His drink's reached a more palatable temperature, so he finishes off the rest of the contents of his mug in big gulps. Breathing out a sigh as he sits back in his chair again, the raccoonoid shrugs. "Ain't that the question though. For starters, we'll be makin' ourselves scarce. I mean, there ain't anything tethering us to this world or SHIELD, but what can I say? Terra kinda grows on you." They'd made a lot of interesting friends and acquaintances, and Peter Quill hadn't been back to his homeworld in years that it couldn't hurt to stick around and let him enjoy it some.

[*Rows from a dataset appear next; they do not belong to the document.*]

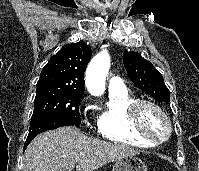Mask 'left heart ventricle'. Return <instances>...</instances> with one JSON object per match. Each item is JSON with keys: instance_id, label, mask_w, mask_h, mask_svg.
Segmentation results:
<instances>
[{"instance_id": "obj_1", "label": "left heart ventricle", "mask_w": 199, "mask_h": 171, "mask_svg": "<svg viewBox=\"0 0 199 171\" xmlns=\"http://www.w3.org/2000/svg\"><path fill=\"white\" fill-rule=\"evenodd\" d=\"M145 125L156 134H164L165 123L163 119L153 110L148 109L144 119Z\"/></svg>"}]
</instances>
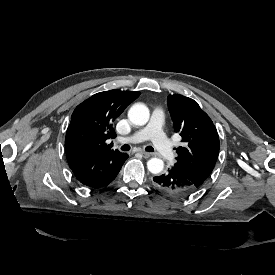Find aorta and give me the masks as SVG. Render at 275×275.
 I'll return each mask as SVG.
<instances>
[{"instance_id":"obj_1","label":"aorta","mask_w":275,"mask_h":275,"mask_svg":"<svg viewBox=\"0 0 275 275\" xmlns=\"http://www.w3.org/2000/svg\"><path fill=\"white\" fill-rule=\"evenodd\" d=\"M128 118L134 125L144 126L150 118L149 109L142 103H136L130 108ZM147 167L151 173L158 174L163 170L164 162L160 158L153 157L147 162Z\"/></svg>"}]
</instances>
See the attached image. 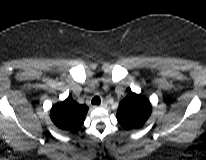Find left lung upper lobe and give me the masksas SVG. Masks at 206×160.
I'll list each match as a JSON object with an SVG mask.
<instances>
[{
    "instance_id": "1",
    "label": "left lung upper lobe",
    "mask_w": 206,
    "mask_h": 160,
    "mask_svg": "<svg viewBox=\"0 0 206 160\" xmlns=\"http://www.w3.org/2000/svg\"><path fill=\"white\" fill-rule=\"evenodd\" d=\"M151 112L150 101L142 95L131 92L120 102L117 119L125 130H135L145 124Z\"/></svg>"
}]
</instances>
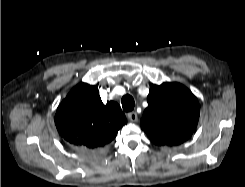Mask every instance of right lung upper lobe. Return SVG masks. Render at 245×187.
<instances>
[{
	"mask_svg": "<svg viewBox=\"0 0 245 187\" xmlns=\"http://www.w3.org/2000/svg\"><path fill=\"white\" fill-rule=\"evenodd\" d=\"M127 123L120 106L103 104L96 86L78 84L60 103L55 124L60 135L73 147L97 150L110 143Z\"/></svg>",
	"mask_w": 245,
	"mask_h": 187,
	"instance_id": "right-lung-upper-lobe-1",
	"label": "right lung upper lobe"
}]
</instances>
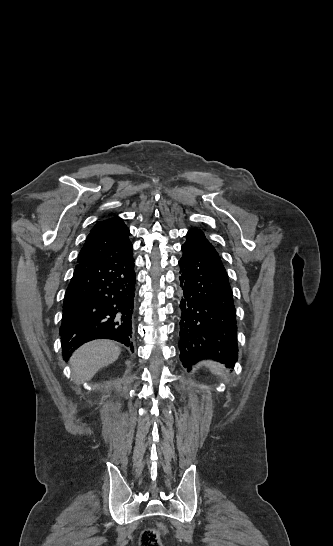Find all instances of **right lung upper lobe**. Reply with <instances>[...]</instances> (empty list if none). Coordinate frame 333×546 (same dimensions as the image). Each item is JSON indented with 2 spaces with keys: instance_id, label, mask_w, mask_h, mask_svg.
Wrapping results in <instances>:
<instances>
[{
  "instance_id": "1",
  "label": "right lung upper lobe",
  "mask_w": 333,
  "mask_h": 546,
  "mask_svg": "<svg viewBox=\"0 0 333 546\" xmlns=\"http://www.w3.org/2000/svg\"><path fill=\"white\" fill-rule=\"evenodd\" d=\"M129 228L119 217L98 222L87 236L78 263L104 260L130 245Z\"/></svg>"
}]
</instances>
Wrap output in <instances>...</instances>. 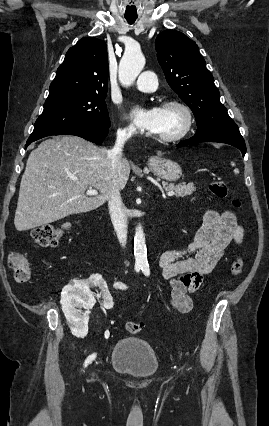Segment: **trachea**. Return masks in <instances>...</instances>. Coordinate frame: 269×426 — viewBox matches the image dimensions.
Listing matches in <instances>:
<instances>
[{
	"instance_id": "1",
	"label": "trachea",
	"mask_w": 269,
	"mask_h": 426,
	"mask_svg": "<svg viewBox=\"0 0 269 426\" xmlns=\"http://www.w3.org/2000/svg\"><path fill=\"white\" fill-rule=\"evenodd\" d=\"M126 20L129 24H133L135 22L136 18H126Z\"/></svg>"
}]
</instances>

Not that Rocket would say that.

* * *

"I recommend anyone who doesn't have to be tethered to SHIELD," like loyal brothers on the behest of a stubborn sister, "…to remove themselves for the time being." Michael pauses with his mug almost to his lips. "…unofficially, that's my advice. Officially, well, we have to all follow the law, don't we?"

He arches a brow, then takes a long breath. "It's going to be difficult for everyone involved not to pick sides. And no good ever happens when people are polarized."

* * *

Rocket raises his empty mug as though in toast to the man at his words. "Good advice." His smirk reappears, but that's all he offers on that part. He doesn't feel the need to impart that they've already started to do so, and that they had someone high up on the inside to help smooth things over. Hopefully, anyway.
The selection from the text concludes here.